[Input for this task Boundary: Start]

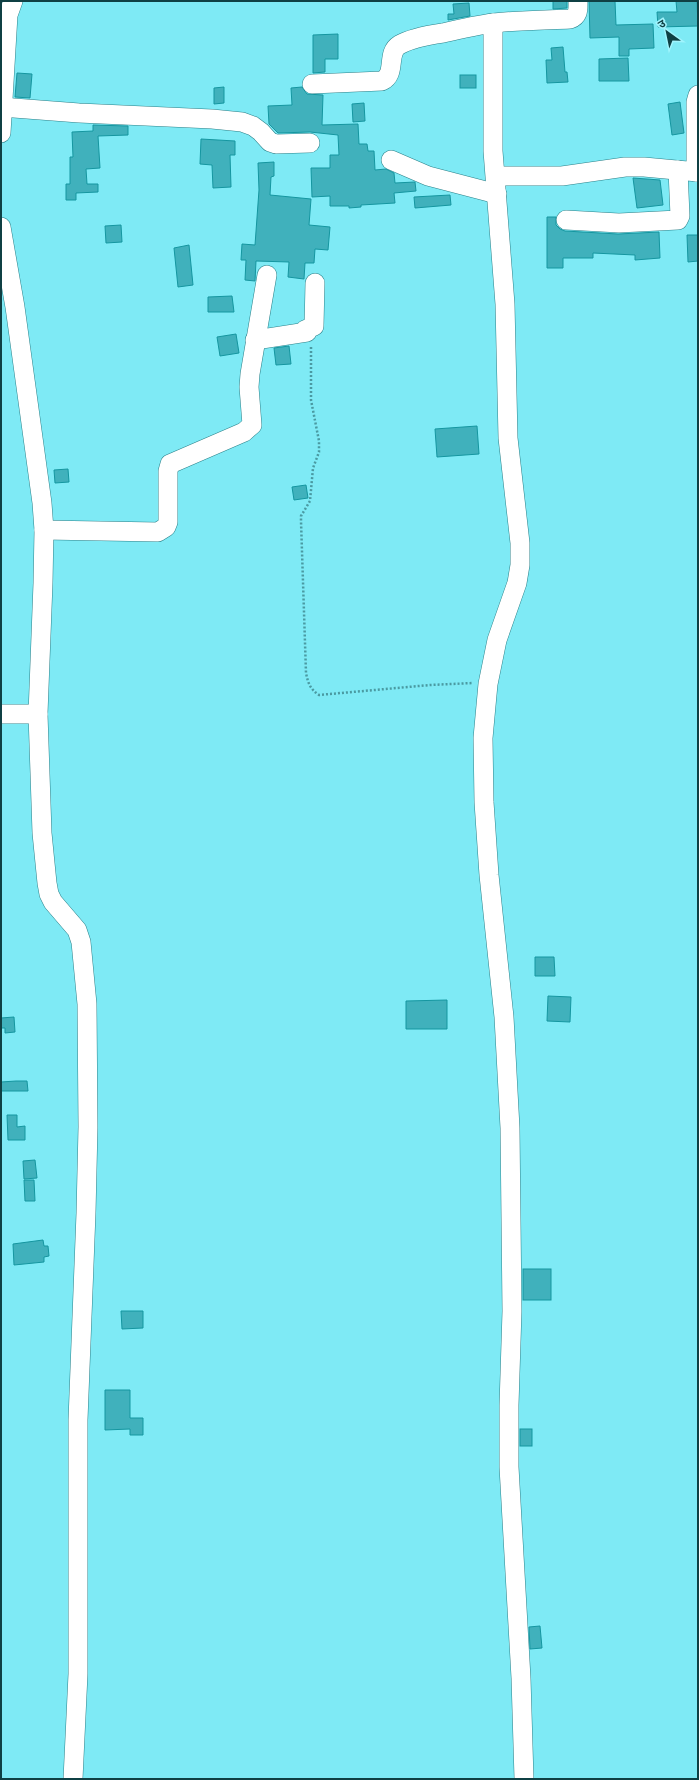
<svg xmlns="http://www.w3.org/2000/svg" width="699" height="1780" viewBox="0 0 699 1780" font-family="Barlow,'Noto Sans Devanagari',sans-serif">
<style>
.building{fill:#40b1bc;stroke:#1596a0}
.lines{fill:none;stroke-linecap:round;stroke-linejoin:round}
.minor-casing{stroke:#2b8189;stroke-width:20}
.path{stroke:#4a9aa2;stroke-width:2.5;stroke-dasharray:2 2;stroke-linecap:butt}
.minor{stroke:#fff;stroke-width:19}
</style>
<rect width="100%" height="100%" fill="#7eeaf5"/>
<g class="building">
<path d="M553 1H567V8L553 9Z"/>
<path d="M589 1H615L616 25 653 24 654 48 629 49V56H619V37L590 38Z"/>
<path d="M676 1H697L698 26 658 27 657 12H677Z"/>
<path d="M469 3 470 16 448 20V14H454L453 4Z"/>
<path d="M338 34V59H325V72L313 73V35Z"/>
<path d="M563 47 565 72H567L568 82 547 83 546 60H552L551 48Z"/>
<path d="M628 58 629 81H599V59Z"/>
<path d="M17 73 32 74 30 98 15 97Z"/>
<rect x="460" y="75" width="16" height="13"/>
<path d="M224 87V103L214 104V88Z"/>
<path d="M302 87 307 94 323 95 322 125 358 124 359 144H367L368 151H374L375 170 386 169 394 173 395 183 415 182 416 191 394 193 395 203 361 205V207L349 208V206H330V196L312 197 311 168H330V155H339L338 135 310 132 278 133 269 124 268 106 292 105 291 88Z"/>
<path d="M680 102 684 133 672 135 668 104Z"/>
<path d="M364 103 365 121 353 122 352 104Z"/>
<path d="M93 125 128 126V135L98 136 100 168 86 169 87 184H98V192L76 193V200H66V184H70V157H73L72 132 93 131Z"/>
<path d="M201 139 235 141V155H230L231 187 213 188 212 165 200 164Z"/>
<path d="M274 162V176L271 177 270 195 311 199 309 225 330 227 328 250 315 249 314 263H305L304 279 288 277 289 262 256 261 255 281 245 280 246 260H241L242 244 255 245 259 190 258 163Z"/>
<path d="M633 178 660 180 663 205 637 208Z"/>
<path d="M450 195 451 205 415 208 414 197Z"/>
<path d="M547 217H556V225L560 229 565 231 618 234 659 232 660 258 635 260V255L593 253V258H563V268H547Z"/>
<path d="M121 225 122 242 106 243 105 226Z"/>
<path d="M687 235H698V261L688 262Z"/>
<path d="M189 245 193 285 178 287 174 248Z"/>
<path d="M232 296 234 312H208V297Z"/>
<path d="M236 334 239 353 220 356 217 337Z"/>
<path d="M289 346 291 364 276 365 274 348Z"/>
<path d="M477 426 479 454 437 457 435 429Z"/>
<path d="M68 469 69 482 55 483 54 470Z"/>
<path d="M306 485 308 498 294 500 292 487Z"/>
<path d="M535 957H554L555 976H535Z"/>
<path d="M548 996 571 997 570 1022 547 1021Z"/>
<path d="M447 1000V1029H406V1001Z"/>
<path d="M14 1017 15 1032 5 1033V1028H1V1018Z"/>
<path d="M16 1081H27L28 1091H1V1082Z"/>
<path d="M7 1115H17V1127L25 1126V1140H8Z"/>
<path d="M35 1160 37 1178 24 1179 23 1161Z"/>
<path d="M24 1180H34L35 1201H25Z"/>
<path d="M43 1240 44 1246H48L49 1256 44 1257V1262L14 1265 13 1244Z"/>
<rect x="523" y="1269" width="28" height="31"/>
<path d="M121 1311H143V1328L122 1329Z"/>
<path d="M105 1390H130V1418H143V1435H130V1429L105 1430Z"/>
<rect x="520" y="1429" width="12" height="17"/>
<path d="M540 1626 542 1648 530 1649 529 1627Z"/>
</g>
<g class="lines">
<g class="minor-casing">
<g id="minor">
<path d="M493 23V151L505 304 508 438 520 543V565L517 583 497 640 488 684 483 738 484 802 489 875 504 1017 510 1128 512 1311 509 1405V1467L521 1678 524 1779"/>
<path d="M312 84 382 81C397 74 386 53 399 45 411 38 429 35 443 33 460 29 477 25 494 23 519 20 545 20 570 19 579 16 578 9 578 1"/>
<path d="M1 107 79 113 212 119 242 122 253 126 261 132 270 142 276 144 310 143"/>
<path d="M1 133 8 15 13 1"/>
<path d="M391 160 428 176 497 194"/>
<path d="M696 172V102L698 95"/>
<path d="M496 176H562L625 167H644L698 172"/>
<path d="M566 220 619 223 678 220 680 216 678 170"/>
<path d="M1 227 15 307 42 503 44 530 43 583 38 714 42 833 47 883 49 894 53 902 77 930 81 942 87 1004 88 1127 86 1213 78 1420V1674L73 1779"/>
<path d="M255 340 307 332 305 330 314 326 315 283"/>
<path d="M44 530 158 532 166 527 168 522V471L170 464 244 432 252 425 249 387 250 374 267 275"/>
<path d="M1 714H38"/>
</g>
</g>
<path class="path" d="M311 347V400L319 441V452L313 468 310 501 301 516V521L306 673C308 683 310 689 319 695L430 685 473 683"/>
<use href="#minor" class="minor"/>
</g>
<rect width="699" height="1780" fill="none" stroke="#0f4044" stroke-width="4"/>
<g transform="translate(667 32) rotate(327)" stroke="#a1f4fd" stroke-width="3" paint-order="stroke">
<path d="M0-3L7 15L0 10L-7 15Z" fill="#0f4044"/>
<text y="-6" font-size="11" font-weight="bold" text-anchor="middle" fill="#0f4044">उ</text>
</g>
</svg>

[Input for this task Boundary: End]

→ Exercise instructions: Each entry above must be printed exactly, apart from its pictures.

→ Result:
<svg xmlns="http://www.w3.org/2000/svg" width="699" height="1780" viewBox="0 0 699 1780" font-family="Barlow,'Noto Sans Devanagari',sans-serif">
<style>
.building{fill:#40b1bc;stroke:#1596a0}
.lines{fill:none;stroke-linecap:round;stroke-linejoin:round}
.minor-casing{stroke:#2b8189;stroke-width:20}
.path{stroke:#4a9aa2;stroke-width:2.5;stroke-dasharray:2 2;stroke-linecap:butt}
.minor{stroke:#fff;stroke-width:19}
</style>
<rect width="100%" height="100%" fill="#7eeaf5"/>
<g class="building">
<path d="M553 1H567V8L553 9Z"/>
<path d="M589 1H615L616 25 653 24 654 48 629 49V56H619V37L590 38Z"/>
<path d="M676 1H697L698 26 658 27 657 12H677Z"/>
<path d="M469 3 470 16 448 20V14H454L453 4Z"/>
<path d="M338 34V59H325V72L313 73V35Z"/>
<path d="M563 47 565 72H567L568 82 547 83 546 60H552L551 48Z"/>
<path d="M628 58 629 81H599V59Z"/>
<path d="M17 73 32 74 30 98 15 97Z"/>
<rect x="460" y="75" width="16" height="13"/>
<path d="M224 87V103L214 104V88Z"/>
<path d="M302 87 307 94 323 95 322 125 358 124 359 144H367L368 151H374L375 170 386 169 394 173 395 183 415 182 416 191 394 193 395 203 361 205V207L349 208V206H330V196L312 197 311 168H330V155H339L338 135 310 132 278 133 269 124 268 106 292 105 291 88Z"/>
<path d="M680 102 684 133 672 135 668 104Z"/>
<path d="M364 103 365 121 353 122 352 104Z"/>
<path d="M93 125 128 126V135L98 136 100 168 86 169 87 184H98V192L76 193V200H66V184H70V157H73L72 132 93 131Z"/>
<path d="M201 139 235 141V155H230L231 187 213 188 212 165 200 164Z"/>
<path d="M274 162V176L271 177 270 195 311 199 309 225 330 227 328 250 315 249 314 263H305L304 279 288 277 289 262 256 261 255 281 245 280 246 260H241L242 244 255 245 259 190 258 163Z"/>
<path d="M633 178 660 180 663 205 637 208Z"/>
<path d="M450 195 451 205 415 208 414 197Z"/>
<path d="M547 217H556V225L560 229 565 231 618 234 659 232 660 258 635 260V255L593 253V258H563V268H547Z"/>
<path d="M121 225 122 242 106 243 105 226Z"/>
<path d="M687 235H698V261L688 262Z"/>
<path d="M189 245 193 285 178 287 174 248Z"/>
<path d="M232 296 234 312H208V297Z"/>
<path d="M236 334 239 353 220 356 217 337Z"/>
<path d="M289 346 291 364 276 365 274 348Z"/>
<path d="M477 426 479 454 437 457 435 429Z"/>
<path d="M68 469 69 482 55 483 54 470Z"/>
<path d="M306 485 308 498 294 500 292 487Z"/>
<path d="M535 957H554L555 976H535Z"/>
<path d="M548 996 571 997 570 1022 547 1021Z"/>
<path d="M447 1000V1029H406V1001Z"/>
<path d="M14 1017 15 1032 5 1033V1028H1V1018Z"/>
<path d="M16 1081H27L28 1091H1V1082Z"/>
<path d="M7 1115H17V1127L25 1126V1140H8Z"/>
<path d="M35 1160 37 1178 24 1179 23 1161Z"/>
<path d="M24 1180H34L35 1201H25Z"/>
<path d="M43 1240 44 1246H48L49 1256 44 1257V1262L14 1265 13 1244Z"/>
<rect x="523" y="1269" width="28" height="31"/>
<path d="M121 1311H143V1328L122 1329Z"/>
<path d="M105 1390H130V1418H143V1435H130V1429L105 1430Z"/>
<rect x="520" y="1429" width="12" height="17"/>
<path d="M540 1626 542 1648 530 1649 529 1627Z"/>
</g>
<g class="lines">
<g class="minor-casing">
<g id="minor">
<path d="M493 23V151L505 304 508 438 520 543V565L517 583 497 640 488 684 483 738 484 802 489 875 504 1017 510 1128 512 1311 509 1405V1467L521 1678 524 1779"/>
<path d="M312 84 382 81C397 74 386 53 399 45 411 38 429 35 443 33 460 29 477 25 494 23 519 20 545 20 570 19 579 16 578 9 578 1"/>
<path d="M1 107 79 113 212 119 242 122 253 126 261 132 270 142 276 144 310 143"/>
<path d="M1 133 8 15 13 1"/>
<path d="M391 160 428 176 497 194"/>
<path d="M696 172V102L698 95"/>
<path d="M496 176H562L625 167H644L698 172"/>
<path d="M566 220 619 223 678 220 680 216 678 170"/>
<path d="M1 227 15 307 42 503 44 530 43 583 38 714 42 833 47 883 49 894 53 902 77 930 81 942 87 1004 88 1127 86 1213 78 1420V1674L73 1779"/>
<path d="M255 340 307 332 305 330 314 326 315 283"/>
<path d="M44 530 158 532 166 527 168 522V471L170 464 244 432 252 425 249 387 250 374 267 275"/>
<path d="M1 714H38"/>
</g>
</g>
<path class="path" d="M311 347V400L319 441V452L313 468 310 501 301 516V521L306 673C308 683 310 689 319 695L430 685 473 683"/>
<use href="#minor" class="minor"/>
</g>
<rect width="699" height="1780" fill="none" stroke="#0f4044" stroke-width="4"/>
<g transform="translate(667 32) rotate(327)" stroke="#a1f4fd" stroke-width="3" paint-order="stroke">
<path d="M0-3L7 15L0 10L-7 15Z" fill="#0f4044"/>
<text y="-6" font-size="11" font-weight="bold" text-anchor="middle" fill="#0f4044">उ</text>
</g>
</svg>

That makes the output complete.